“Mi ha smerdato”
By Reno Raines
Quell’ineducato fantasma verde mi ricorda qualcuno…
Dan Aykroyd, dopo la lettura di alcuni libri di fisica quantistica e parapsicologia, partorì l’idea di Ghostbusters; aveva pensato proprio a tutto: personaggi, fantasmi, attrezzature, divise. Il cast doveva provenire dal Saturday Night Live ma, ahimè, ci fu qualche assente: John Belushi (che doveva essere Peter Venkman) che morì di overdose, Eddie Murphy
partecipò invece a Beverly Hills Cop e infine Steve Guttenberg scelse piuttosto il ruolo di Carey Mahoney in Scuola di polizia. Il posto vacante di Belushi venne preso infine dall’amico Bill Murray.

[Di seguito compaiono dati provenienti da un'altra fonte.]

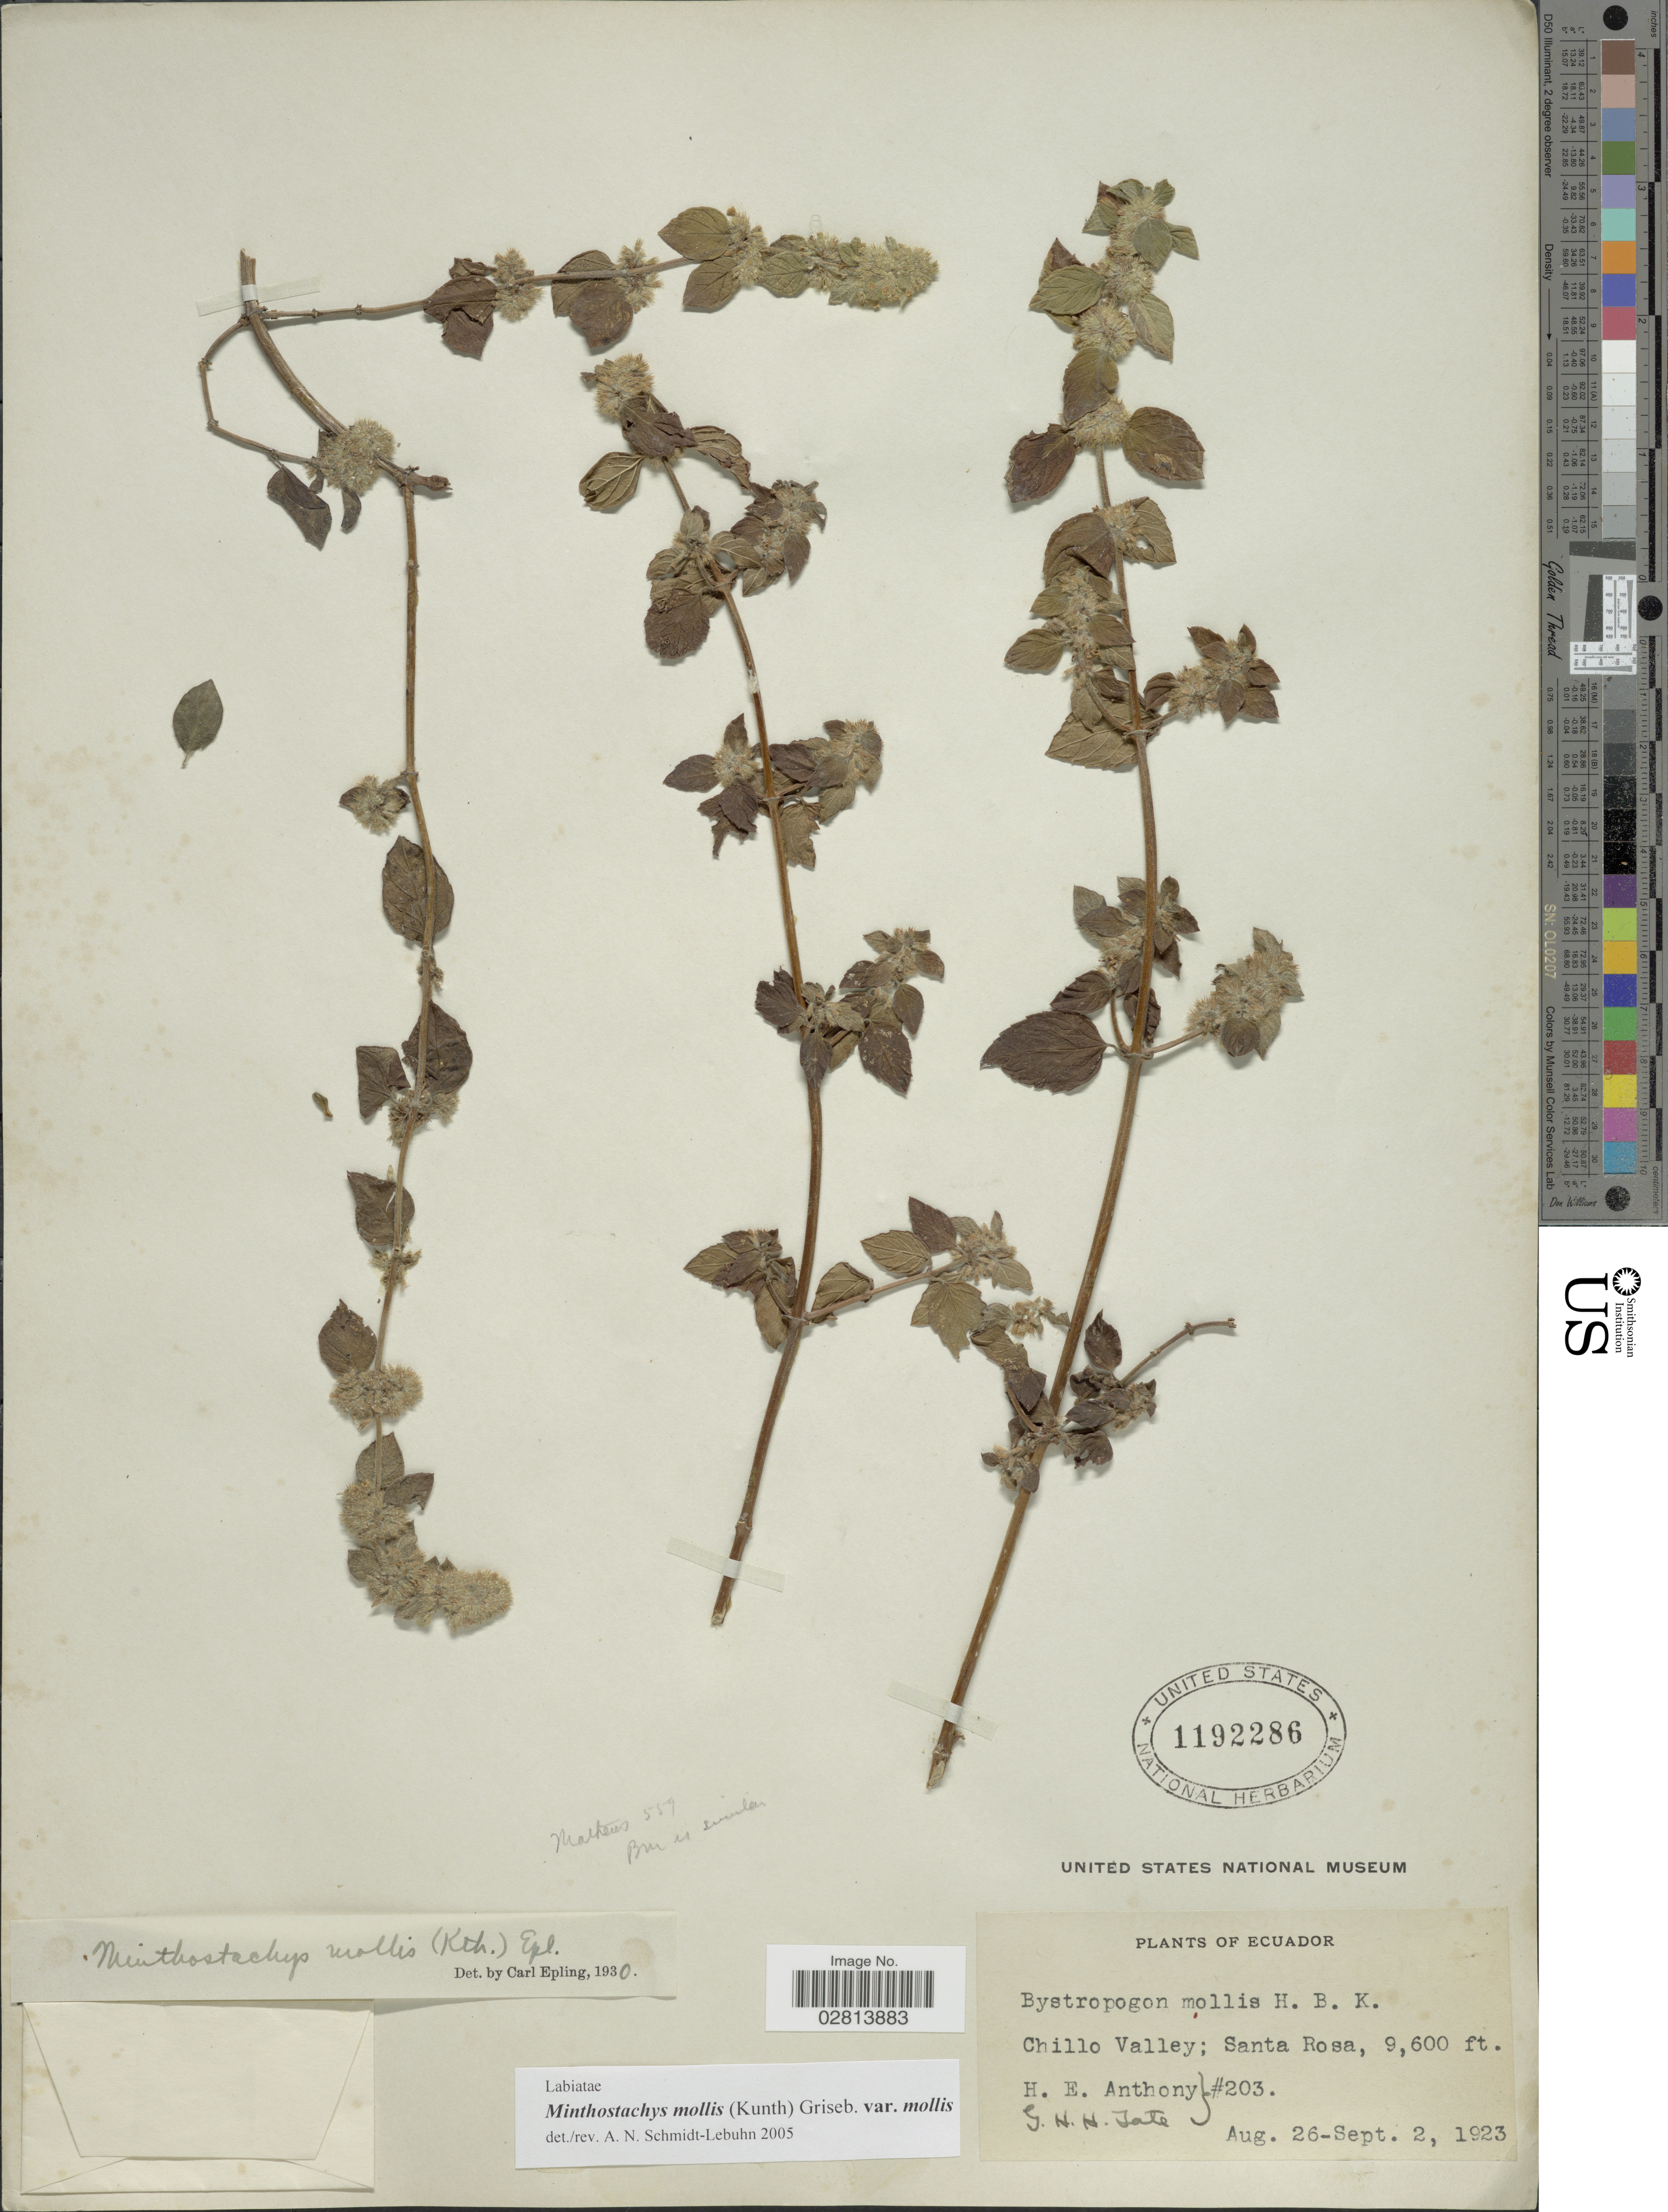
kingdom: Plantae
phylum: Tracheophyta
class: Magnoliopsida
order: Lamiales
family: Lamiaceae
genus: Minthostachys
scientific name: Minthostachys mollis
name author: (Kunth) Griseb.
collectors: H. E. Anthony & G. Tate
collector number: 203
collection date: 1923-08-26/1923-09-02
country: Ecuador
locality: Chillo Valley; Santa Rosa.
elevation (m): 2926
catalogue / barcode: US 1192286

Quando uscì nelle sale nel 1984, Ghostbusters ci fece fare la conoscenza di “un aborto di tubero”, definito così da Aykroyd nel suo primo incontro con l’ectoplasma. Un fantasma vorace e maleducato di nome Slimer che lascia tracce di muco verde sulla moquette. “Quello è il fantasma di John”, scherzava Aykroid sul set. Un omaggio a John Belushi, o meglio, al suo personaggio Bluto in Animal House.
Slimer, il cui nome in origine doveva essere Onionhead (testa di cipolla), raggiunse la popolarità solo con la serie televisiva animata The Real Ghostbusters, spin-off del film, dove il coso verde si prendeva alcune rivincite sociali: parlava e addirittura, diventava membro ufficiale, nonché mascotte degli Acchiappafantasmi. “Lo teniamo qui per scopi scientifici” ammette Egon Spangler in un episodio, ma quanto può costare mantenere un Belushi verde che gironzola libero in una caserma di pompieri, che lascia moccio ovunque e che soffre di terribili attacchi di fame chimica?